A couple bought it in 1977 for £150 each.

James Dawson

James Dawson

We all love a bargain, but this is crazy.

A couple bought a house from the council in 1977 for £150 (£203) each - cheap even 40 years ago. And they've just put it on the market for £1.9 million ($2.5m).

It's getting harder and harder for millennials to get onto the property market - mostly because we're apparently spending all our money on avocados - but whether it's our obsession with brunch or because the economy is difficult and punishing, we aren't in the same position as baby boomers. They bought their starter properties back in the '70s for a song, and sat on it for decades until they can sell it for an arm and a leg.

But this couple's experience takes the biscuit. Jane and Gus Alexander got their property in Whitehall as part of the Greater London Council Lottery in 1977. They got it in a lottery, for only a few hundred quid.

Credit: Mercury Press

In the '70s, the councils in London sold their most dilapidated properties for very little in the hope that the people buying would invest a lot of money in doing them up.

Looks like that plan worked out - the house is incredible.

Credit: Mercury Press

"We were on honeymoon in Ireland when we found out that we had won," explained Jane.

"We got a letter saying that we had to pay £300, £150 for each house, and the condition was that we had to turn these two houses into one.

"I had married an architect, and everyone who took up the offer was artistic. Some people refused [the prize] because of the cost and scale of the work that needed to be done."

Credit: Mercury Press

That's a pretty good deal. Two houses for £300 ($406) in London? Um, shut up and take my money.

At any rate, Jane and Gus spent two years converting the house and spent £30,000 ($41,000) on the project. Not quite so cheap, then.
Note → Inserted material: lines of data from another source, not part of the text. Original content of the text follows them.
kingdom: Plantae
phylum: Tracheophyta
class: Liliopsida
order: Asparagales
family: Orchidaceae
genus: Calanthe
Architect Gus after a hard day's work Alexander Credit: Mercury Press

After a lot of labour, the couple completely restored the dilapidated building, gutting it, and redoing the plumbing and electrics. It looks nothing like what it did 40 years ago. And it's not just the house which has changed.

"The area now is completely different to when we won the lottery in 1977," said Jane, "It has been through amazing changes.

"We made the mezzanine level with big windows, allowing someone to work at the top and feel like they are in the garden, even in winter."

Credit: Mercury Press

The Zone 2 building has four bedrooms, two bathrooms and a large open plan mezzanine level kitchen and reception room which leads onto a big garden.

Jane has put luxurious touches on the once neglected building. Big windows, wooden flooring, tonnes of space - it's obvious an architect did the interiors.

It also has planning permission to build another 600sqft, so it could get even bigger.

Right now, the Whitehall property is on the market at £1,899,950 ($2.5m). Yikes.